Why ‘now’ is the time to be a ML developer (in India)?

Few application developers that I speak to tell me that ‘machine learning is all hype. they don’t want to invest time in learning it.’ Even if this phenomenon happens, they claim that huge companies (Google, Microsoft) are building APIs and they are happy to build applications by leveraging them, no real need to learn it. Here is my sense on why we need to get involved deeply and ‘right now’ is the time to do it.

More than a millennia ago, there were many dynasties that ruled India for many centuries. In South India specially, we had Pallavas, Cholas, Pandyas, Hoysalas to name a few. They built stone temples of great grandeur and at the same time artistically aesthetic. Hoysalas at Belur & Halabeedu, Pallavas at Mahabalipuram, Cholas at Thanjavur, Dharasuram are some of the well-known among the hundreds of temples they built. I wonder, if I were a sulptor, would I rather have lived a millennia ago working hand in hand with some of the greats that built these temples or live in obscurity today?

Indian railways started predicting the ‘probability of a wait listed ticket to be confirmed’ a few months ago. Now, they are building ‘smart coaches’ with sensors that will aid in predictive maintenance. Liv.ai has built a speech recognition system from the ground-up for Indian languages.

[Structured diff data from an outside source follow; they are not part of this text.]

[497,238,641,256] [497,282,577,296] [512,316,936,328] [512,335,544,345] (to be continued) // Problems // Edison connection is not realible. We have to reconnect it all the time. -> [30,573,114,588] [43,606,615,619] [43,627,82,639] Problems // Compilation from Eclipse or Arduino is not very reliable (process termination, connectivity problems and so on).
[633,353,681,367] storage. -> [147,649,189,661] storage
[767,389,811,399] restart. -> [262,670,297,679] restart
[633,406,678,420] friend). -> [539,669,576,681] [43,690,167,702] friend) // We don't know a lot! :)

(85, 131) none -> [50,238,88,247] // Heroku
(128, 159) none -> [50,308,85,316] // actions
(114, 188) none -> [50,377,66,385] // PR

Lot of similar great stories in Agriculture (our core strength), Education, Manufacturing are being built today and will continue in future too!

The fundamental building block for these applications is Annotated data. (At least for now, this is the only AI that seems to work well). We have it in abundance now if reaped correctly.

Niti Aayog published AI strategy for India that talks at length on India’s strenghts and challenges. It calls out, India are just getting started in AI whereas most of the countries are ahead of the curve. However, it envisions that, we have huge opportunities to build an inclusive India with AI. Novel ideas are the need of the moment in India, it explains and we have to play this game to our strengthens on the backbone of our younger population.

Top it all, people in ML boast of an open culture sharing knowledge as much as possible with others. Any new starter is always welcome and has lot of opportunities to learn. This is the best of times to be a software developer in 2.0 paradigm (as Andrej karpathy explains in his article)

Above all, one of my friends is fascinated by the back-propagation (heart of Neural network learning) and he says ‘I’ll learn ML on any day just for the beauty of backprop and the maths involved’

Like the sculptors of the last millennia that left ever lasting temples and monuments as their legacy, developers like us have an opportunity today to build stuff that can transform industries, bring poor out of poverty, healthcare and quality education accessible in villages of India and many more with technology driven by AI.

These are good enough reasons for me to take the plunge. What about you?